§ **WORK ITEM**
Write out the listing, please, but only from its first line through the line containing "Gezonde en goedkope voed", exactly as given and without pictures.

------------------------------------

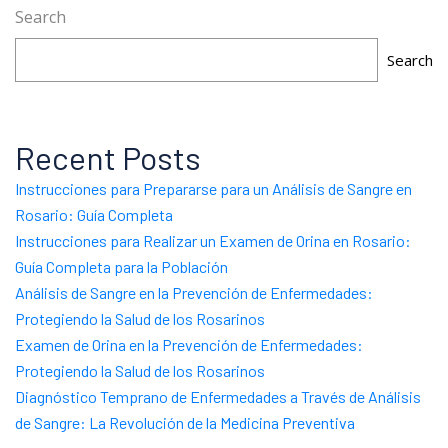
Search
Search
Recent Posts
Instrucciones para Prepararse para un Análisis de Sangre en
Rosario: Guía Completa
Instrucciones para Realizar un Examen de Orina en Rosario:
Guía Completa para la Población
Análisis de Sangre en la Prevención de Enfermedades:
Protegiendo la Salud de los Rosarinos
Examen de Orina en la Prevención de Enfermedades:
Protegiendo la Salud de los Rosarinos
Diagnóstico Temprano de Enfermedades a Través de Análisis
de Sangre: La Revolución de la Medicina Preventiva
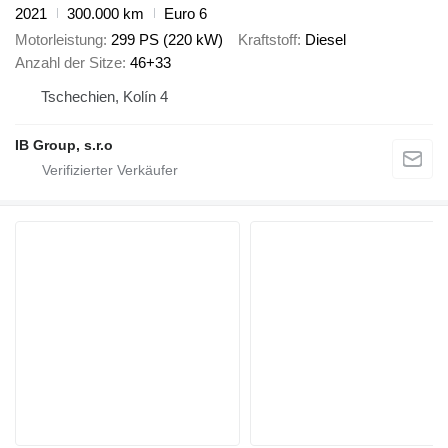
2021
300.000 km
Euro 6
Motorleistung
299 PS (220 kW)
Kraftstoff
Diesel
Anzahl der Sitze
46+33
Tschechien, Kolín 4
IB Group, s.r.o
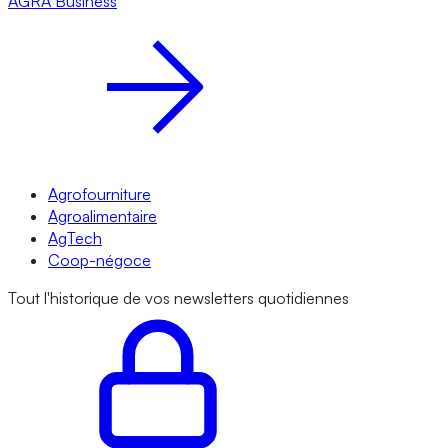
AGRA
Business
Agrofourniture
Agroalimentaire
AgTech
Coop-négoce
Tout l'historique de vos newsletters quotidiennes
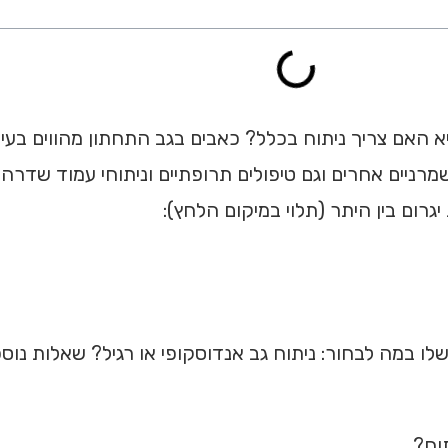
יא האם צריך ניתוח בכלל? כאבים בגב התחתון מהווים בעי
שמרניים אחרים וגם טיפולים תרופתיים וניתוחי עמוד שדרה.
רום בין היתר (תלוי במיקום הלחץ):
לו במה לבחור: ניתוח גב אנדוסקופי או רגיל? שאלות נוספ
וח?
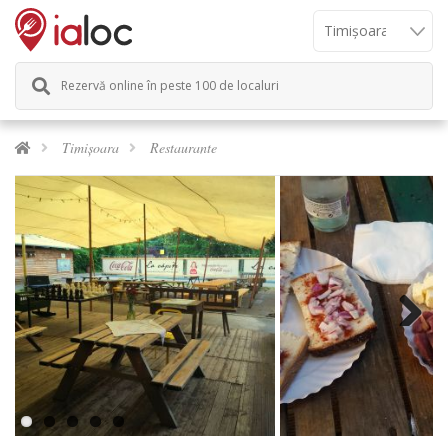
Rezervă online în peste 100 de localuri
Timișoara
Restaurante
Next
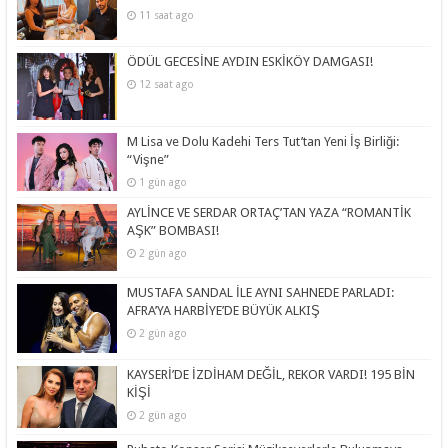
11 saat ago
ÖDÜL GECESİNE AYDIN ESKİKÖY DAMGASI!
12 saat ago
M Lisa ve Dolu Kadehi Ters Tut’tan Yeni İş Birliği:
“Vişne”
1 gün ago
AYLİNCE VE SERDAR ORTAÇ’TAN YAZA “ROMANTİK
AŞK” BOMBASI!
2 gün ago
MUSTAFA SANDAL İLE AYNI SAHNEDE PARLADI:
AFRA’YA HARBİYE’DE BÜYÜK ALKIŞ
2 gün ago
KAYSERİ’DE İZDİHAM DEĞİL, REKOR VARDI! 195 BİN
KİŞİ
2 gün ago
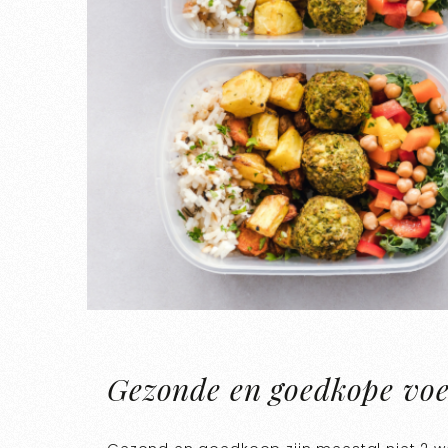
Gezonde en goedkope voed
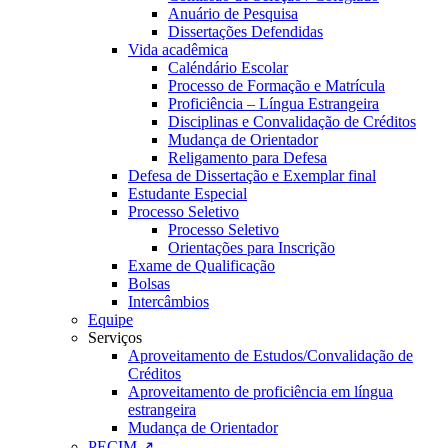
Anuário de Pesquisa
Dissertações Defendidas
Vida acadêmica
Caléndário Escolar
Processo de Formação e Matrícula
Proficiência – Língua Estrangeira
Disciplinas e Convalidação de Créditos
Mudança de Orientador
Religamento para Defesa
Defesa de Dissertação e Exemplar final
Estudante Especial
Processo Seletivo
Processo Seletivo
Orientações para Inscrição
Exame de Qualificação
Bolsas
Intercâmbios
Equipe
Serviços
Aproveitamento de Estudos/Convalidação de
Créditos
Aproveitamento de proficiência em língua
estrangeira
Mudança de Orientador
PECIM ↗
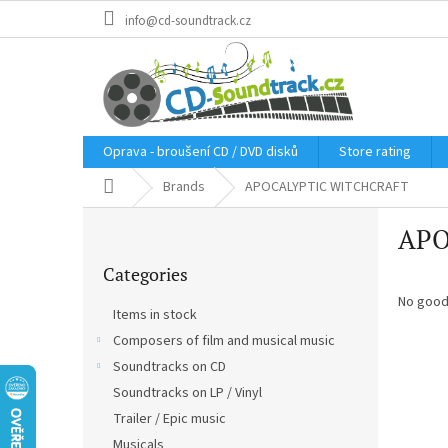
Skip
info@cd-soundtrack.cz
to
content
Oprava - broušení CD / DVD disků
Store rating
Home
Brands
APOCALYPTIC WITCHCRAFT
S
APO
i
Skip
d
Categories
categories
e
b
No good
Items in stock
a
Composers of film and musical music
r
Soundtracks on CD
Soundtracks on LP / Vinyl
Trailer / Epic music
Musicals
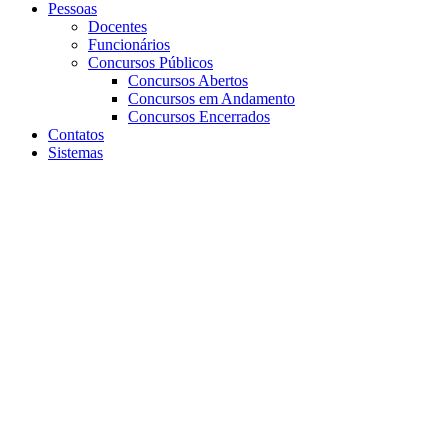
Pessoas
Docentes
Funcionários
Concursos Públicos
Concursos Abertos
Concursos em Andamento
Concursos Encerrados
Contatos
Sistemas
Aumentar fonte
Diminuir fonte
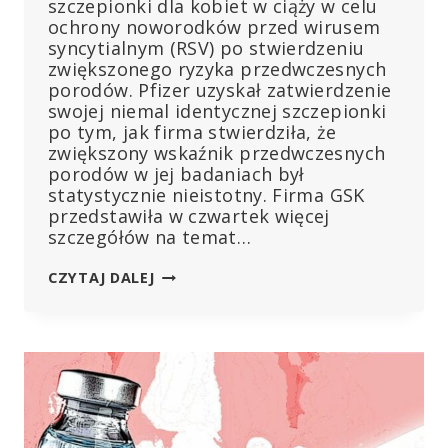
szczepionki dla kobiet w ciąży w celu
ochrony noworodków przed wirusem
syncytialnym (RSV) po stwierdzeniu
zwiększonego ryzyka przedwczesnych
porodów. Pfizer uzyskał zatwierdzenie
swojej niemal identycznej szczepionki
po tym, jak firma stwierdziła, że
zwiększony wskaźnik przedwczesnych
porodów w jej badaniach był
statystycznie nieistotny. Firma GSK
przedstawiła w czwartek więcej
szczegółów na temat…
SZCZEPIONKI
CZYTAJ DALEJ
GSK
I
PFIZER
PRZECIWKO
RSV
DLA
KOBIET
W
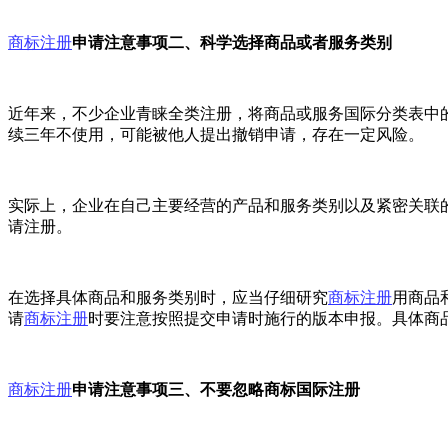
商标注册
申请注意事项二、科学选择商品或者服务类别
近年来，不少企业青睐全类注册，将商品或服务国际分类表中的
续三年不使用，可能被他人提出撤销申请，存在一定风险。
实际上，企业在自己主要经营的产品和服务类别以及紧密关联
请注册。
在选择具体商品和服务类别时，应当仔细研究
商标注册
用商品
请
商标注册
时要注意按照提交申请时施行的版本申报。具体商
商标注册
申请注意事项三、不要忽略商标国际注册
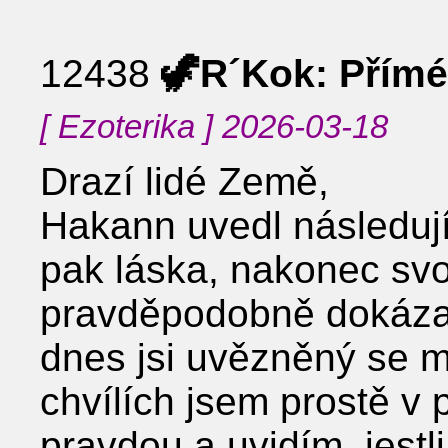
12438
🦖R´Kok: Přímé
[ Ezoterika ] 2026-03-18
Drazí lidé Země,
Hakann uvedl následují
pak láska, nakonec sv
pravděpodobně dokázal 
dnes jsi uvězněný se m
chvílích jsem prostě v
pravdou a uvidím, jestl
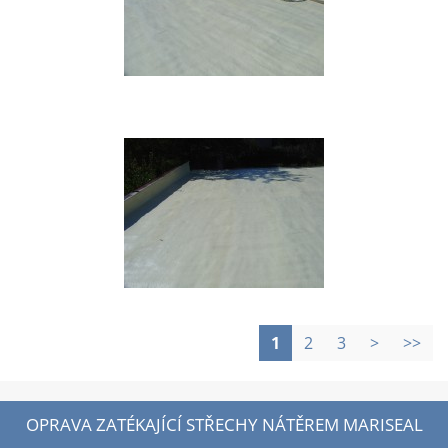
1
2
3
>
>>
OPRAVA ZATÉKAJÍCÍ STŘECHY NÁTĚREM MARISEAL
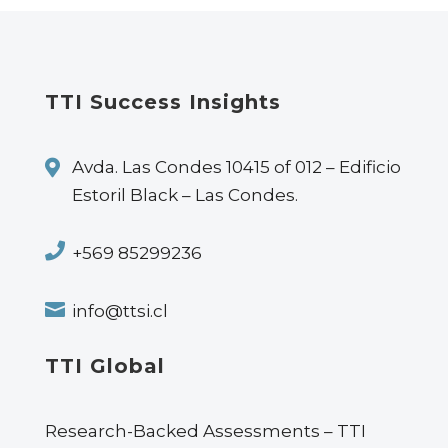
TTI Success Insights

Avda. Las Condes 10415 of 012 – Edificio
Estoril Black – Las Condes.

+569 85299236

info@ttsi.cl
TTI Global
Research-Backed Assessments – TTI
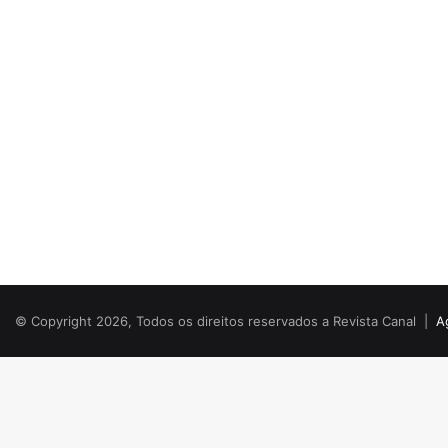
© Copyright 2026, Todos os direitos reservados a Revista Canal |
A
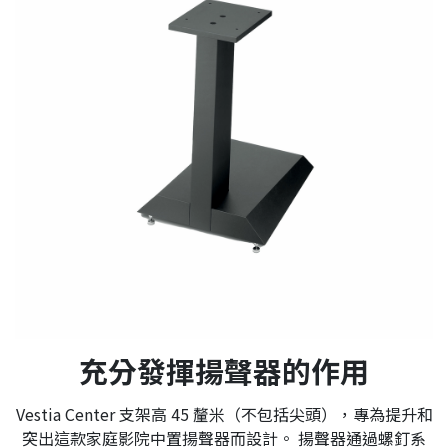
充分發揮揚聲器的作用
Vestia Center 支架高 45 釐米（不包括尖頭），專為提升和
突出這款家庭影院中置揚聲器而設計。 揚聲器通過螺釘系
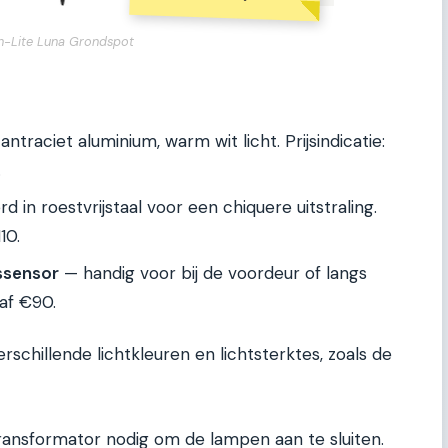
In-Lite Luna Grondspot
ntraciet aluminium, warm wit licht. Prijsindicatie:
.
d in roestvrijstaal voor een chiquere uitstraling.
10.
ssensor
— handig voor bij de voordeur of langs
naf €90.
rschillende lichtkleuren en lichtsterktes, zoals de
e transformator nodig om de lampen aan te sluiten.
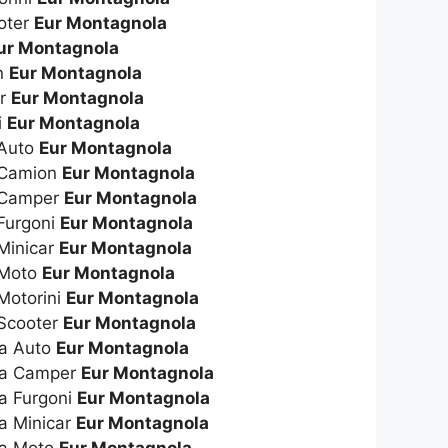
ooter
Eur Montagnola
ur Montagnola
n
Eur Montagnola
er
Eur Montagnola
i
Eur Montagnola
 Auto
Eur Montagnola
 Camion
Eur Montagnola
s Camper
Eur Montagnola
Furgoni
Eur Montagnola
Minicar
Eur Montagnola
 Moto
Eur Montagnola
Motorini
Eur Montagnola
 Scooter
Eur Montagnola
ta Auto
Eur Montagnola
ta Camper
Eur Montagnola
a Furgoni
Eur Montagnola
a Minicar
Eur Montagnola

------------------------------------

§ **REPLY**
Search
Search
Recent Posts
Instrucciones para Prepararse para un Análisis de Sangre en
Rosario: Guía Completa
Instrucciones para Realizar un Examen de Orina en Rosario:
Guía Completa para la Población
Análisis de Sangre en la Prevención de Enfermedades:
Protegiendo la Salud de los Rosarinos
Examen de Orina en la Prevención de Enfermedades:
Protegiendo la Salud de los Rosarinos
Diagnóstico Temprano de Enfermedades a Través de Análisis
de Sangre: La Revolución de la Medicina Preventiva
2021
300.000 km
Euro 6
Motorleistung
299 PS (220 kW)
Kraftstoff
Diesel
Anzahl der Sitze
46+33
Tschechien, Kolín 4
IB Group, s.r.o
AGRA
Business
Agrofourniture
Agroalimentaire
AgTech
Coop-négoce
Tout l'historique de vos newsletters quotidiennes
יא האם צריך ניתוח בכלל? כאבים בגב התחתון מהווים בעי
שמרניים אחרים וגם טיפולים תרופתיים וניתוחי עמוד שדרה.
רום בין היתר (תלוי במיקום הלחץ):
לו במה לבחור: ניתוח גב אנדוסקופי או רגיל? שאלות נוספ
וח?
Rezervă online în peste 100 de localuri
Timișoara
Restaurante
Next
11 saat ago
ÖDÜL GECESİNE AYDIN ESKİKÖY DAMGASI!
12 saat ago
M Lisa ve Dolu Kadehi Ters Tut’tan Yeni İş Birliği:
“Vişne”
1 gün ago
AYLİNCE VE SERDAR ORTAÇ’TAN YAZA “ROMANTİK
AŞK” BOMBASI!
2 gün ago
MUSTAFA SANDAL İLE AYNI SAHNEDE PARLADI:
AFRA’YA HARBİYE’DE BÜYÜK ALKIŞ
2 gün ago
KAYSERİ’DE İZDİHAM DEĞİL, REKOR VARDI! 195 BİN
KİŞİ
2 gün ago
Gezonde en goedkope voed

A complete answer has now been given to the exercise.